Secondo Roberto invece i problemi sono altri: «Un docente, per aver maggiori punteggi, è spesso obbligato a “comprare” il maggior numero di attestati possibile. Riuscire a studiare tutto è un’impresa e rischi di dimenticarti competenze acquisite in anni di studi universitari. Ho conosciuto persone che a stento sapevano esprimersi in italiano con un certificato di Inglese C2 e il corso Eipass di livello avanzato nel curriculum. Questo sistema ha creato dei meccanismi spiacevoli in cui un “parente di” o una persona molto benestante ha maggiori possibilità di scavalcare gli altri grazie ai soli attestati, invece che grazie al merito». 

Il "concorsone" della scuola, giovani e precari fra sogni e posto fisso

Gli fa eco Matteo C., insegnante precario di Matematica: «Ci sono pochi soldi e scarso interesse verso il corpo docente, che è spesso snobbato e lasciato da solo, troppe volte senza l’adeguata formazione. In generale la figura del docente a scuola è da tanti decenni sempre più sminuita socialmente, finendo per rendere il suo ruolo tutt’altro che prestigioso. Il risultato è che invece di attirare le migliori menti, attira chi per un motivo o per l’altro ci si ritrova a farlo: perché non ha avuto successo in azienda, perché cerca un posto da statale o perché non ci sono grosse alternative. Sono pochi quelli con il fuoco sacro della passione».

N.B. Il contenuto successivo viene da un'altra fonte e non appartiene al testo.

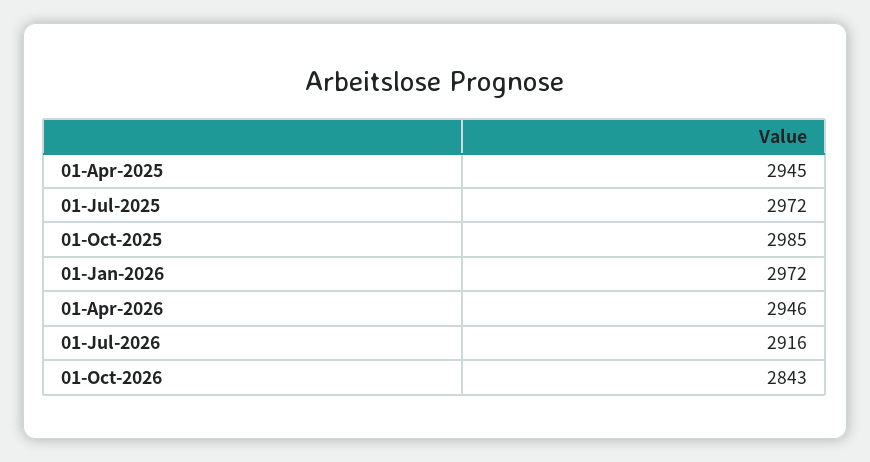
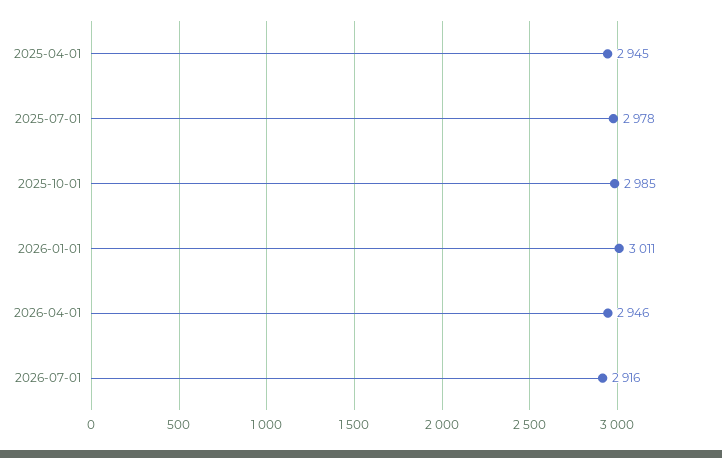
01-Jul-2025: 2972 -> 2978
01-Jan-2026: 2972 -> 3011
01-Oct-2026: 2843 -> none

Perché allora un ragazzo altamente specializzato dovrebbe andare a insegnare a scuola? «Io stesso, andassi in qualunque altra azienda prenderei più soldi nel giro di un paio d’anni con gli scatti di carriera. Non ci sono prospettive di crescita, i “premi di produzione” sono ridicoli, stimoli a fare meglio neanche a parlarne… se non per iniziativa o stimolo del docente stesso. Me lo chiedo anch’io». Matteo N. fa invece il confronto con altri mestieri: «La situazione non è rosea. Tuttavia, se dovessi lamentarmi con i miei amici che fanno gli operai o anche chi alla mia età è ingegnere o avvocato in ufficio, mi beccherei giustamente le loro offese. Parliamo di persone che per metà del mio stipendio fanno 8 – 10 ore di lavoro, senza ferie e con le medesime garanzie di rinnovo del contratto, se non inferiori. Dipende dalle lenti con cui si osserva questo mondo. Se vedo solo il contesto scolastico, l’orrida situazione e le differenze rispetto l’Europa sono avvilenti. Ma uno sguardo più ampio sulla situazione lavorativa italiana mi porta a scegliere volentieri questa via, almeno per ora».

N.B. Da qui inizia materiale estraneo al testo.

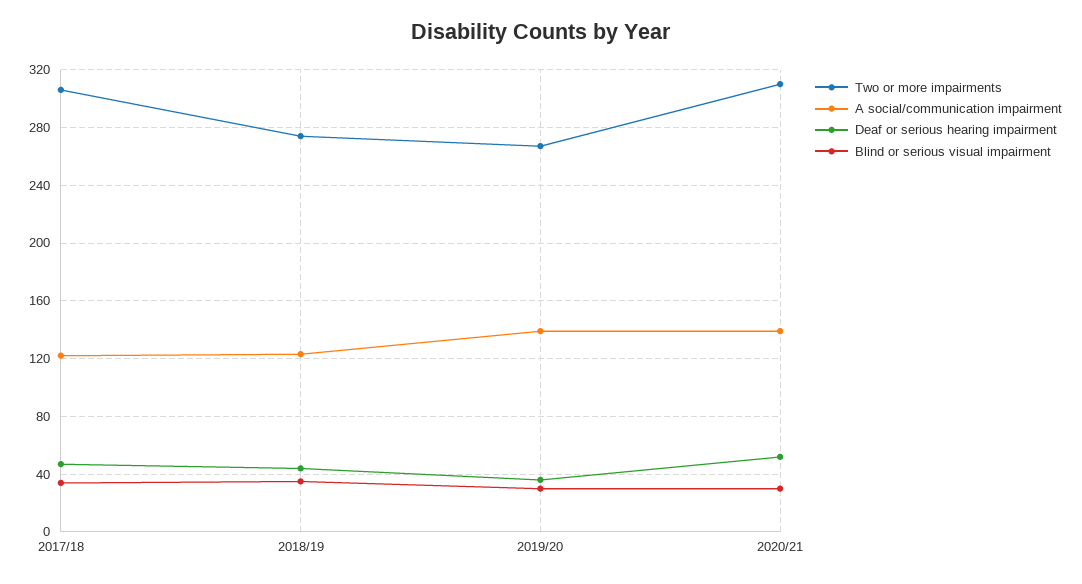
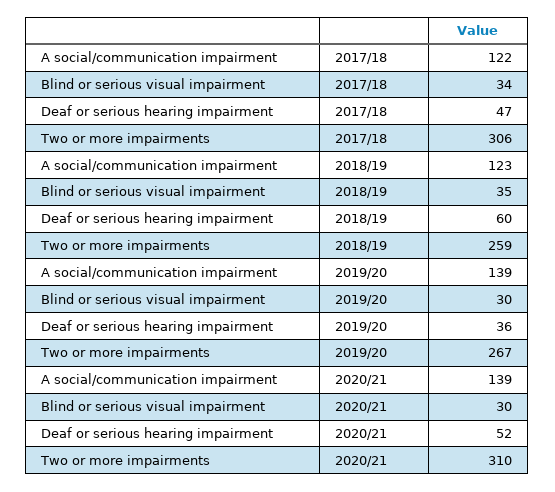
Two or more impairments, 2018/19: 275 -> 259
Deaf or serious hearing impairment, 2018/19: 45 -> 60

Il "concorsone" della scuola, giovani e precari fra sogni e posto fisso

Malgrado il quadro generale sia negativo, Matteo C. ha ancora speranze: «Nella mia esperienza ho incontrato tantissimi docenti che ci mettono il cuore e fanno di tutto e di più per gli studenti. Chi arriva a fare questo lavoro o ci crede tanto, e allora si impegna e fa un ottimo lavoro nonostante tutto, o ci si ritrova solo per prendere uno stipendio e fa il minimo possibile». Roberto invece immagina la scuola come una missione: «Sono ormai consapevole che sarò precario a vita. Non mi faccio molte illusioni. Ma se il mio destino sarà questo, preferisco essere considerato un “maestro”, un “professore”, produrre conoscenza. Nella mia vita ho fatto tanti lavori umili che avevano come unico scopo quello di arricchire i miei datori di lavoro. Preferisco arricchire la società: mi affascina l’idea di vagabondare per l’Italia, aiutare gli altri e avere un ruolo importante. Se proprio devo morire di fame, voglio farlo come insegnante».